Berthe Morisot, amoureuse d’un promeneur de chiens, observe ce personnage tous les soirs à travers la fenêtre, tandis qu’une sculpture se dispute régulièrement avec une femme peinte par Modigliani, que d’autres personnages, amoureux, passent la nuit à discuter ou que l’ours blanc de François Pompon quitte sa pose pour aller dormir.

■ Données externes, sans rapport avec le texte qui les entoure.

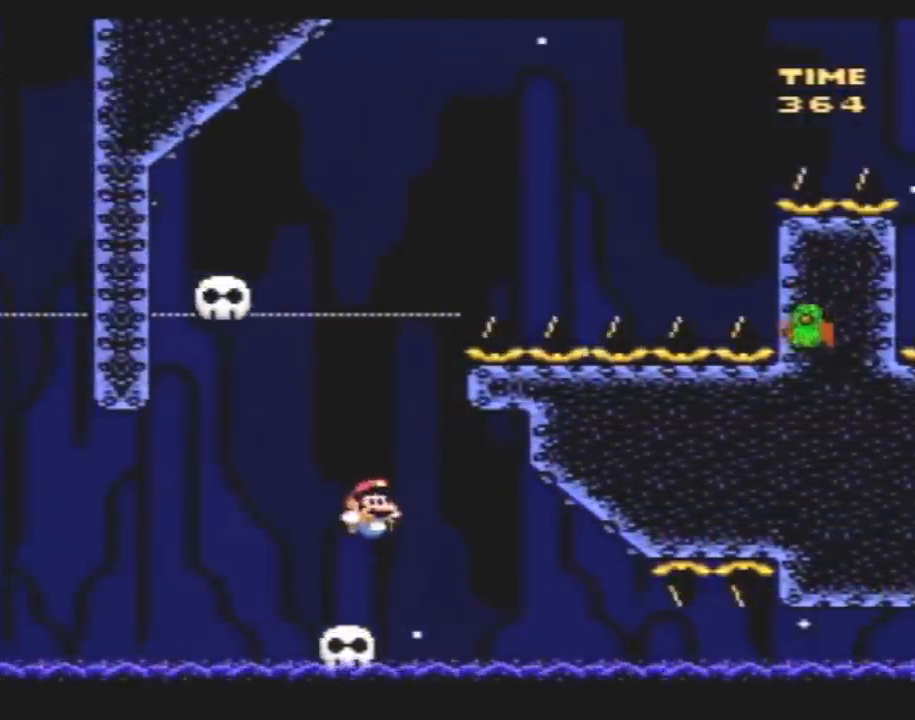
{"buttons": ["Y", "DPAD_LEFT"], "events": [[83, "DPAD_RIGHT", "up"], [150, "DPAD_LEFT", "down"], [200, "DPAD_LEFT", "up"], [417, "DPAD_LEFT", "down"]]}
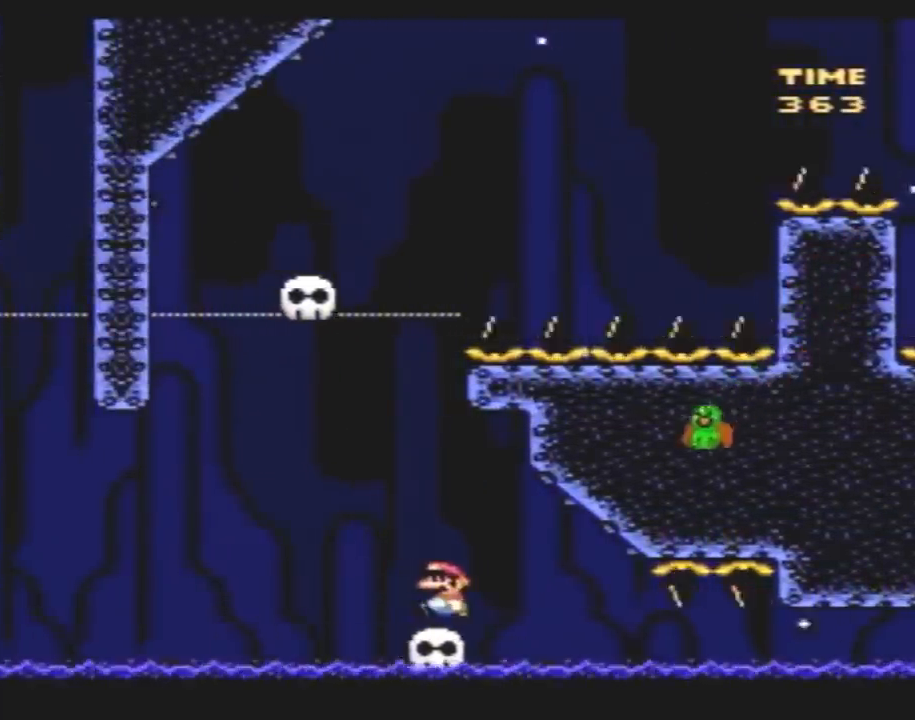
{"buttons": ["Y", "DPAD_LEFT"], "events": [[17, "DPAD_LEFT", "up"], [200, "DPAD_LEFT", "down"]]}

“Ça raconte simplement ce que les regardés disent des regardeurs, ce que les peintures et les sculptures racontent de ce qu’elles voient”, explique l’auteur à l’AFP. L’idée est née “devant les petites sculptures des parlementaires” du caricaturiste Honoré Daumier à Orsay, “que je n’avais jamais vues. J’ai eu l’impression qu’ils chuchotaient entre eux et racontaient des trucs chaque fois que je quittais la pièce”, raconte-t-il. “J’y suis retourné il y a quatre ou cinq ans et j’ai eu la même impression. Je suis reparti avec 3 000 photos, plein de croquis et j’ai commencé à écrire dans le train”, ajoute-t-il.
Temps distillé
L’ouvrage comprend peu de textes, ce qui est un peu la “marque de fabrique” de cet auteur prolifique qui a publié ses premières planches chez Vents d’Ouest dans Récits en 1993, un album collectif sur Rimbaud. “C’est l’intérêt de la bande dessinée, ce qu’on ne peut écrire, on peut le dessiner et je préfère raconter en images plutôt qu’en texte”, dit-il.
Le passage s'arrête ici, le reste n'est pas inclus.